**Camera calibration parameters**
━━━━━━━━━━━━━━━━━━━━

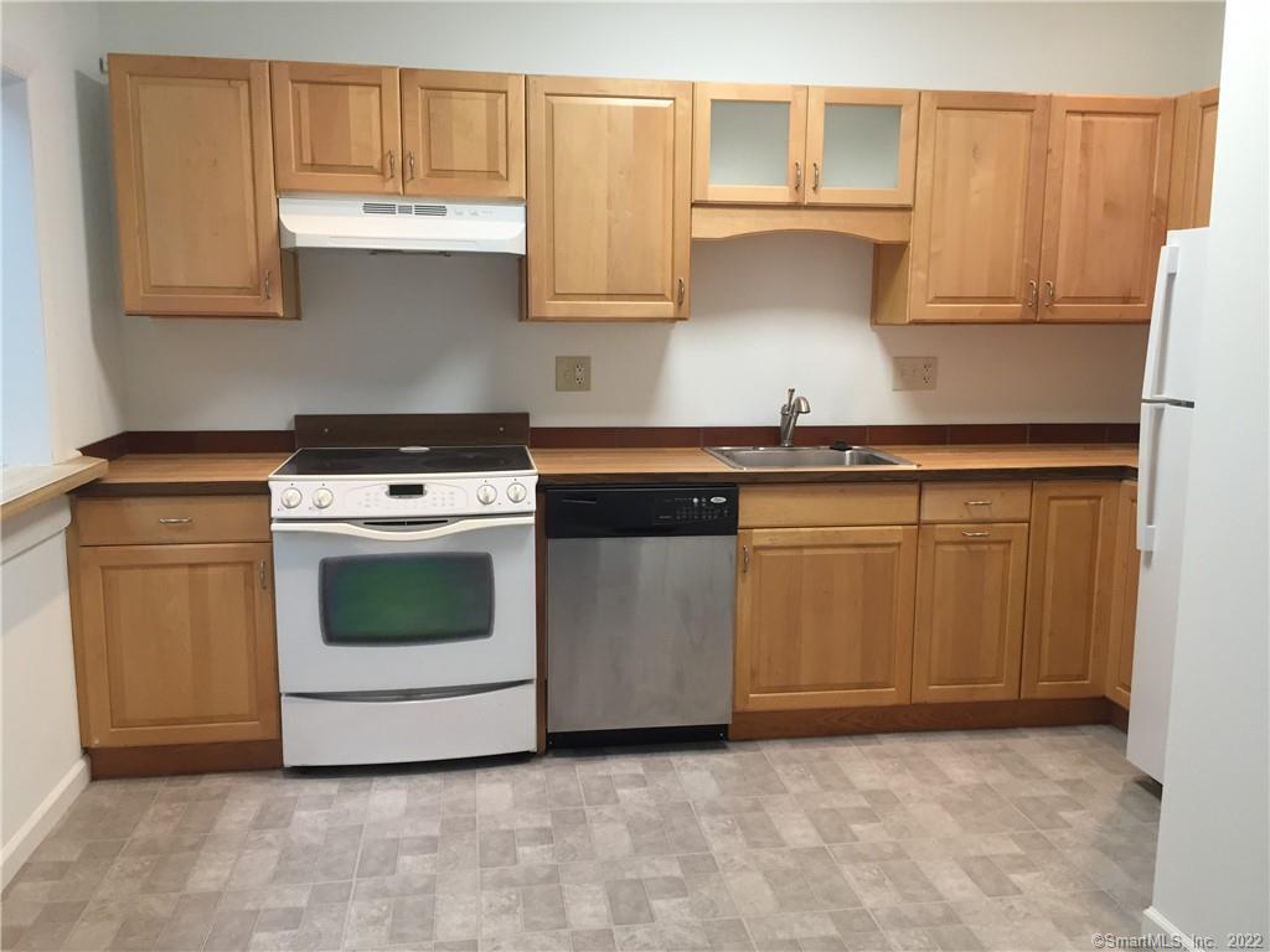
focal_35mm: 29
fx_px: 1064
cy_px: 476
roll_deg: -2.3
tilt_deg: -8.7
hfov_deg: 61.7
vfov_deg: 48.2
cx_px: 635
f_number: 2.2
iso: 80
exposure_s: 1/30
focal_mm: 4.15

━━━━━━━━━━━━━━━━━━━━

**Work item**
Output nothing but the lines from the one containing "roll_deg: -2.3" through the last line of the data, exactly as they stand.

**Response to the task**
roll_deg: -2.3
tilt_deg: -8.7
hfov_deg: 61.7
vfov_deg: 48.2
cx_px: 635
f_number: 2.2
iso: 80
exposure_s: 1/30
focal_mm: 4.15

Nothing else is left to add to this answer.